- Oton Vinski with his dog
- Born: 20 March 1877 Osijek, Austro-Hungarian Empire, (now Croatia)
- Died: 1942 (aged 65) Jasenovac concentration camp
- Cause of death: Murdered in Holocaust
- Occupation: Banker
- Spouse: Štefanija Vinski (née Alexander)
- Children: Zdenko Vinski Ivo Vinski
- Parent(s): Franjo and Berta Weiss

= Oton Vinski =

Oton Vinski (born Otto Weiss; 20 March 1877 – 1942) was an influential Croatian banker who was killed during the Holocaust.

Vinski was born in Osijek on 20 March 1877, as Otto Weiss, to a Jewish family of Franjo and Berta Weiss. Vinski was married to Štefanija (née Alexander) Vinski, of the notable Zagreb Jewish family, Alexander. Together they had two sons: Zdenko and Ivo. In 1918, Vinski changed his name and surname. He was employed as a procurator and chief executive of the Croatian Discount Bank in Zagreb.
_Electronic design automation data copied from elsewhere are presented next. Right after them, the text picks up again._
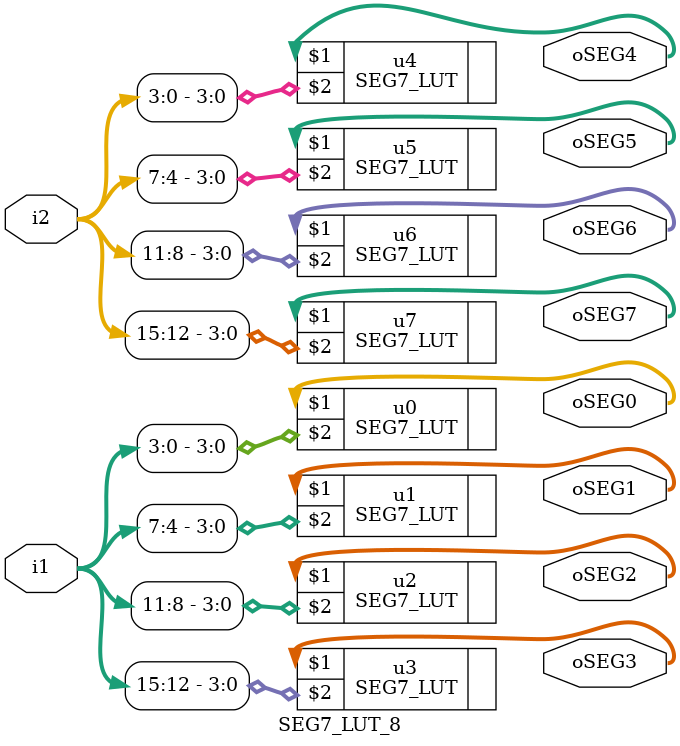
<source format=v>
module SEG7_LUT_8 (	oSEG0,oSEG1,oSEG2,oSEG3,oSEG4,oSEG5,oSEG6,oSEG7,i1, i2);
input	[31:0]	i1;
input	[31:0]	i2;
output	[6:0]	oSEG0,oSEG1,oSEG2,oSEG3,oSEG4,oSEG5,oSEG6,oSEG7;


SEG7_LUT	u0	(	oSEG0,i1[3:0]		);
SEG7_LUT	u1	(	oSEG1,i1[7:4]		);
SEG7_LUT	u2	(	oSEG2,i1[11:8]	);
SEG7_LUT	u3	(	oSEG3,i1[15:12]	);
SEG7_LUT	u4	(	oSEG4,i2[3:0]	);
SEG7_LUT	u5	(	oSEG5,i2[7:4]	);
SEG7_LUT	u6	(	oSEG6,i2[11:8]	);
SEG7_LUT	u7	(	oSEG7,i2[15:12]	);

//HexDriver	u6	(	.Out0(oSEG6),.In0(VGA_Green[3:0])	);
//HexDriver	u7	(	.Out0(oSEG7),.In0(VGA_Green[7:4])	);

endmodule
</source>
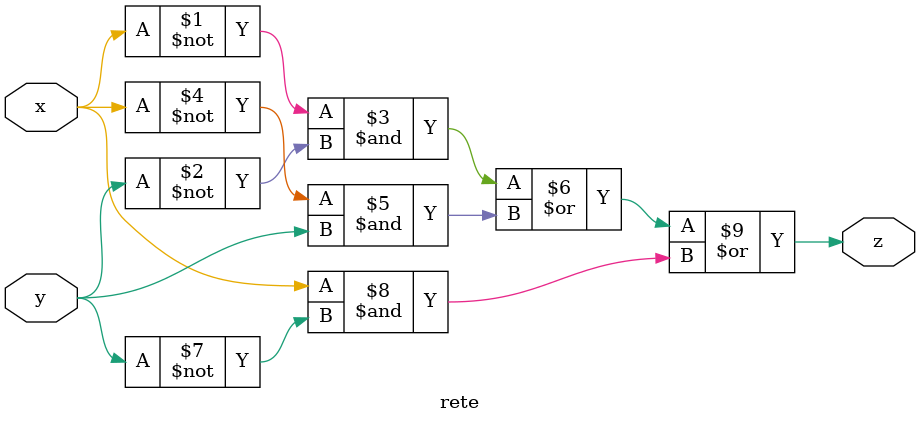
<source format=v>

module rete(output z, input x, input y);
	assign z = (~x & ~y) | (~x & y) | (x & ~y);
endmodule

</source>
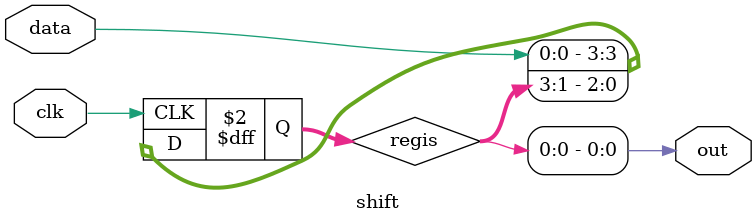
<source format=v>
module shift(input clk,data, output out);
reg [3:0] regis;
always@(posedge clk)begin
    regis[3] <= data;
    regis[2] <= regis[3];
    regis[1] <= regis[2];
    regis[0] <= regis[1];
end
assign out = regis[0];
endmodule
</source>
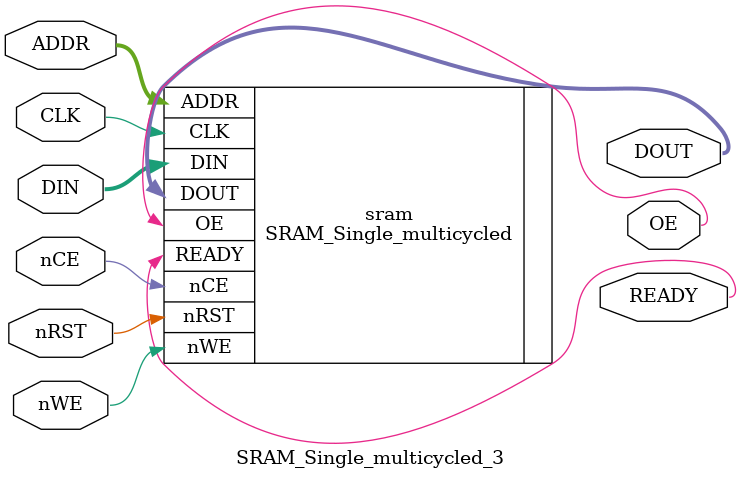
<source format=v>
`include "testdrive_system.vh"

module SRAM_Single_multicycled_3 (
	input					CLK,	// clock
	input					nRST,	// reset (active low)
	input					nCE,	// chip enable (active low)
	input					nWE,	// write enable (active low)
	output					READY,	// input ready
	input	[7:0]			ADDR,	// address
	input	[63:0]			DIN,	// data input
	output					OE,		// output enable
	output	[63:0]			DOUT	// data output
);

// definition & assignment ---------------------------------------------------

// implementation ------------------------------------------------------------
SRAM_Single_multicycled #(
	.CYCLE			(3)
) sram (
	.CLK			(CLK),
	.nRST			(nRST),
	.nCE			(nCE),
	.nWE			(nWE),
	.READY			(READY),
	.ADDR			(ADDR),
	.DIN			(DIN),
	.OE				(OE),
	.DOUT			(DOUT)
);

endmodule

</source>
During World War II, Vinski was arrested and deported to Jasenovac concentration camp together with his mother in law Ilka Alexander, where they were both killed in 1942. When his wife returned home, nobody was left. By mere chance Vinski's wife and sons had survived the Holocaust. His wife died in Zagreb in 1959.